### Prompt 1
Turn the paragraph of the court opinion that begins "The Eighth Circuit has also held" into a short bulleted list that keeps its main facts.
### Prompt 2
According to the court opinion, which circuit decided Gudema v. Nassau County?
### Prompt 3
Reproduce the passage of the court opinion starting at "In Caniglia v." and ending at "Id. at 1600.".

### Extracted text

Content starts

In Caniglia v. Strom, the Supreme Court held there is no standalone community caretake doctrine that justifies warrantless searches and seizures in the home. 141 S.Ct. 1596, 1599-1600 (2021). The Supreme Court made clear warrantless entry into a home is different than for vehicles, or other objects. Id. at 1600.
In this case, the Government argues Officer Orr was acting in his role as a community caretaker when he opened the flash drive in an attempt to find the owner of the set of keys. The Court agrees. The identification of the owner of lost property is a governmental interest that outweighs the individual's interest in freedom from government intrusion. The Second Circuit similarly found that “although an owner retains some privacy interest in property that is merely lost or stolen, . . . that interest is outweighed by the interest of law enforcement officials in identifying and returning such property to the owner.” Gudema v. Nassau Cty., 163 F.3d 717, 722 (2d Cir. 1998). The Second Circuit reaffirmed this holding in United States v. Stacy, 802 Fed. App'x 611 (2d Cir. 2020). In Stacy, a woman saw a man on a bicycle drop a cell phone. Id. at 612. She turned the phone into the police, who accessed it to identify its owner. Id. When the officer opened the phone, she saw an image of child pornography. Id. The Second Circuit stated, “[a]lthough police officers usually require a warrant to conduct a search, they may execute a limited, warrantless search of lost property to identify the owner and inventory the item(s).” Id. at 613.
The Eighth Circuit has also held identification and recovery of stolen property outweighs an individual's privacy interest in the items. United States v. Sumlin, 909 F.2d 1218, 1220 (8th Cir. 1990). In Sumlin, the defendant was robbed of her purse one night. Id. at 1219. She gave a statement to police describing her purse and its contents. Id. Near the spot where the defendant was robbed, officers found a purse along with various personal items scattered nearby. Id. An officer opened the purse to look for identification, and found a large quantity of small cellophane bags containing a fine white powdery substance, later determined to be cocaine. Id. The officer continued to look and found a bank pass-book for a savings account in the defendant's name. Id. The Eighth Circuit upheld the warrantless search of the purse by finding that the seeking of the identification of the owner of the purse justified the intrusion, and the officer's actions were reasonable under the circumstances. Id. at 1220. See also United States v. Wilson, 984 F.Supp.2d 676, 683 (E.D. Ky. 2013) (“When containers have been turned over to the police, an officer may validly search lost property to the extent necessary for identification purposes.” (quotation omitted)).

Content ends

[Collected data]
Content starts

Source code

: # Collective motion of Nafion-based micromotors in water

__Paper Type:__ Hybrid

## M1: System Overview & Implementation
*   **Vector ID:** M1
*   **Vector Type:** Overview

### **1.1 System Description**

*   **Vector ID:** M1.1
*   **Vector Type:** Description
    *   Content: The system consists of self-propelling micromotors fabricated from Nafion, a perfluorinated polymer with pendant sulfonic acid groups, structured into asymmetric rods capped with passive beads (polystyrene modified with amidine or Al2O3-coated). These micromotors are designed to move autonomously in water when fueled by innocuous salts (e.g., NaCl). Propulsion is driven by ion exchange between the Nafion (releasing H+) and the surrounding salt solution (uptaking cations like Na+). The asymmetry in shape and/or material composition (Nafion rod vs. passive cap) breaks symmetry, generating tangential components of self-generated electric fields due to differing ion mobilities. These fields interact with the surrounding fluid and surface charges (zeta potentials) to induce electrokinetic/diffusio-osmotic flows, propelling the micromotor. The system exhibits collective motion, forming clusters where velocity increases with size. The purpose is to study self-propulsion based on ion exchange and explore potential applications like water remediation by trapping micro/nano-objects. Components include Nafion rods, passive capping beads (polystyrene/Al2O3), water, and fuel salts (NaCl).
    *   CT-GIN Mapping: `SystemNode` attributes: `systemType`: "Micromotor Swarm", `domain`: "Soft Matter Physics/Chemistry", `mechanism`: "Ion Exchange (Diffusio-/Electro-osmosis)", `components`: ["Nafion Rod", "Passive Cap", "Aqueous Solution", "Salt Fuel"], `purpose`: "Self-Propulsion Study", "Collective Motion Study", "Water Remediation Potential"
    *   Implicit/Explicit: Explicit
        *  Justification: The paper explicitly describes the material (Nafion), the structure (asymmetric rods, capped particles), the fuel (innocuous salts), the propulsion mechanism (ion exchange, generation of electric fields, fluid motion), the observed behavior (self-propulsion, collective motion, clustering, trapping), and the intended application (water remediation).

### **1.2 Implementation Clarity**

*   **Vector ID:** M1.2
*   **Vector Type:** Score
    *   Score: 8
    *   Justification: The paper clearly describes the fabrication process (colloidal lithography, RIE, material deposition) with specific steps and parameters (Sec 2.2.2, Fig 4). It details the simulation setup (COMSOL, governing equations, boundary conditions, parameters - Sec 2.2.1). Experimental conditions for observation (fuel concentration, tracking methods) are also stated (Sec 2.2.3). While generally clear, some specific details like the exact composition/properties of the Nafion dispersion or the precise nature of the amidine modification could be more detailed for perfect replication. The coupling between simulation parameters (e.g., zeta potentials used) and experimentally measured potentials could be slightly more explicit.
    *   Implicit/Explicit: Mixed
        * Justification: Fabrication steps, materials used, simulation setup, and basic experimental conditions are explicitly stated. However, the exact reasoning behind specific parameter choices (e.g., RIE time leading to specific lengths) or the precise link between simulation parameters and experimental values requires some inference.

Content ends

### Output 1
- The Eighth Circuit held that identifying and recovering stolen property outweighs a person's privacy interest in the items (United States v. Sumlin, 909 F.2d 1218, 1220 (8th Cir. 1990)).
- In Sumlin, the defendant's purse was stolen one night, and she gave police a statement describing the purse and what was in it.
- Near the robbery site, officers found a purse with personal items scattered nearby.
- An officer opened it to look for identification and found many small cellophane bags of a white powder, later determined to be cocaine, plus a bank passbook in the defendant's name.
- The Eighth Circuit upheld the warrantless search: seeking the owner's identity justified the intrusion, and the officer acted reasonably.
- United States v. Wilson (E.D. Ky. 2013) similarly allows police to search lost property turned over to them as far as needed to identify the owner.

### Output 2
The Second Circuit.

### Output 3
In Caniglia v. Strom, the Supreme Court held there is no standalone community caretake doctrine that justifies warrantless searches and seizures in the home. 141 S.Ct. 1596, 1599-1600 (2021). The Supreme Court made clear warrantless entry into a home is different than for vehicles, or other objects. Id. at 1600.